A bathroom, also gigantic. No shower, but a giant tub with a collection of small-to-large rubber duckies along a windowsill and a handheld showerhead. The window was covered in frosted glass so I couldn’t see out.
I peed, washed my hands with soap shaped like a rose, and dried my hands on a towel with pink lace around the edge.
All of this was totally not my thing, but who was I to be picky? I was a prisoner, but at least the cage was comfortable. I’d wait these people out, and when I had a chance, make a break for it, and find a way to get word to my family—to Mom, specifically. She’d be the one who could do something to rescue me.
She must be going crazy with worry. Mom would be pacing around with her gun and chain-smoking on the sly.
Dad would be trying to meditate and drinking too much coffee instead.
I pictured Kylie, going to my empty bed to curl up with her ratty old bear and crying on my pillow. Blake would be searching for me all over the island in his old Mercedes.
A knock on the door made me jump; my eyes in the mirror looked too big, scared. I frowned and scowled until I didn’t look afraid anymore.
Finally, on the third knock, I walked over and opened the door.
A middle-aged woman in a black dress with a white apron embroidered with flowers around the neck and hem smiled at me. “My name is Noella. I’m your personal attendant.”
“What is a personal attendant? A guard?” I kept up the scowl I’d practiced in the mirror.
“No. I take care of you.” Her English was accented but understandable. “But if you do something bad, I will let the men know. For your safety.”
“My safety.”
“Yes.” She gestured out the door. “You may go anywhere you like on this floor, but the elevator and stairs are off-limits. They require a key.”
I peered down the hall. Doors led off on the left, windows on the right. The hall ended and made a turn; I remembered that the whole house was built as a square.
Noella went on. “You can use the library, the billiard room, and the TV room. Enjoy the art gallery. Anything you like.”
“Why am I here?”
She looked worried; her eyebrows pinched up. She glanced down; her hands crumpled the fabric of the apron. “That is not for me to say.”
I felt sorry for stressing her out; it wasn’t her fault someone had dragged me here from Hawaii. “Do you have anything to eat? It’s been a long time since the plane.”
“Dinner is at six, in an hour. Please dress nicely. I will bring you downstairs for the meal.” Something in her voice told me not to be late, and not to be disrespectful by wearing my own, travel-filthy clothing.

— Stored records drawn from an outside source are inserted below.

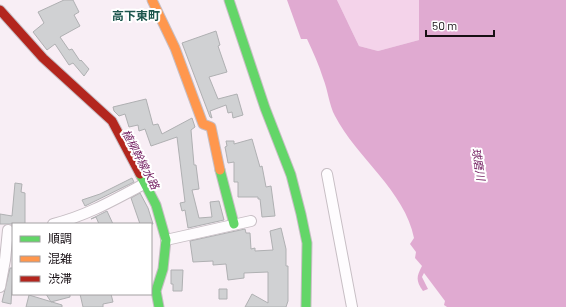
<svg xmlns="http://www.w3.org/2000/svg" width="566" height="307" font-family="Barlow,'Noto Sans JP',sans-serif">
<rect width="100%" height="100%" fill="#f8eef5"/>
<path fill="#f4d3ea" d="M337,0H419V40L378,51L359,46Z"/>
<path fill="#e0aad1" d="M287,0H337L359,46L378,51L419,40V0H566V307H447L444,305L445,301L424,273L422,277L428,289L423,291C416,281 416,277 422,266L415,258L416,252L410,244L414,238C405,191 356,157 335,116C329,105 328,90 323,78C319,65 313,52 307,39H301Z"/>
<path fill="#d0d1d3" stroke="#afb0b2" d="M64,0H73L79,12L74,15L80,26L60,37L69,50L72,49L80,61L81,60L89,69L84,76L73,63L69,65L55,44L47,50L33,32L44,23L38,12Z
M216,31L220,45L218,46L227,72L209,77L218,99L237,94L243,115L233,118L232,112L228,113L226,105L210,111L212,118L210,117L182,43Z
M146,99L153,125L158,124L162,134L192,118L195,127L191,130L194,165H196L199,189L192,190L199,218L212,217L210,202L219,201L224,220L188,228L185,210L182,211L180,203L185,202L177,137L151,146L145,129L139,131L138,125L129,127L125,114L119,116L114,111L113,107Z
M252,139L260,167L262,166L266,187L271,186L275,216L262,217L260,199H258V197H238V182H234V162L228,163L225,147L227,146L226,141H234V144Z
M132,178L134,182L85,206L82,200L100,194Z
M15,183L22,184L21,192L25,193V224H0V214L12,216Z
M140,193L148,208L153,224H140L131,198Z
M107,211L113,224H99L96,217L91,219Z
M281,228L286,249V266H288V301L286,307H245L252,294L268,303V272L244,273V278L228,280L226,264L213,265V261L193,262L190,241L245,229L246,233H250L251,249L255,248V251L273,250L270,231Z
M10,268H13L11,304L2,302Z
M171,270H183L182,291H173V284H171Z
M219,289H227V299H219Z
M46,294H70V297L51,302Z
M80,294H111L113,302L103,304V307H83Z
M29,295L62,305V307H26Z"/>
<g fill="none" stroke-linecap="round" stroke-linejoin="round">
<g stroke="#c7bec4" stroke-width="12">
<path id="street" d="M327,174L352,307
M53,224C86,216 114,200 144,184
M166,240L251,221
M0,287L5,260L8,230"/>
</g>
<g stroke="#c7bec4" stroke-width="11">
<path id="fast" d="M229,0L265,108L291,175L301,214L307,243L306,307
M220,170L234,224
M140,174L156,205L166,240L163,269L156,291L159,307"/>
</g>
<g stroke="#c7bec4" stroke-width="11">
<path id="slow" d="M152,0L175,48L203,124L211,127L220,170"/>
</g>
<g stroke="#c7bec4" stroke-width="11">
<path id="jam" d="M0,10L43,58L112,121L140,174"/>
</g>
<use href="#street" stroke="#fefcfe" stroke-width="10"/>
<use href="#fast" stroke="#63d668" stroke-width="9"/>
<use href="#slow" stroke="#ff974d" stroke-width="9"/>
<use href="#jam" stroke="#b3261e" stroke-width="9"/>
</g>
<g text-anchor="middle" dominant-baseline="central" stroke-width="4" stroke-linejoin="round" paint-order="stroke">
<g font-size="11" font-style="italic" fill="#721d60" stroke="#fff">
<text transform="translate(141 159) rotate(62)">植柳幹線水路</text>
<text transform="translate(479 164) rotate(81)">球磨川</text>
</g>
<g font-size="12" font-weight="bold" fill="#1c554d" stroke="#fff">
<text x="136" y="15">高下東町</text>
</g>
</g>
<rect x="12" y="223" width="140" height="72" fill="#ffffff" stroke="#a29fa1"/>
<rect x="20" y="236" width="20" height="6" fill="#63d668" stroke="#a29fa1"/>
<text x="48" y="243" font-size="12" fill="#170f14">順調</text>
<rect x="20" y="256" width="20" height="6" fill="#ff974d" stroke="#a29fa1"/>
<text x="48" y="263" font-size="12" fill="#170f14">混雑</text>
<rect x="20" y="276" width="20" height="6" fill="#b3261e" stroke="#a29fa1"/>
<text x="48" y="283" font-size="12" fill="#170f14">渋滞</text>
<path d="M426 30v6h68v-6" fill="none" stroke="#170f14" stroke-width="2"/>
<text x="432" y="30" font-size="12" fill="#170f14" stroke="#ffffff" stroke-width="3" paint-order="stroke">50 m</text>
</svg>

“Will I meet the person who brought me here?”
She nodded but said nothing, her eyes still on the floor.
Someone was watching us, and she was afraid of them.
I glanced up, looked around, and noticed a glass dome light in the hall. There was probably one of these things with a camera in it in every room; that’s what I’d do if I had a prisoner.
“Okay. But I want to get some answers tonight.”
Noella did not reply to that. “I’ll see you again in an hour.”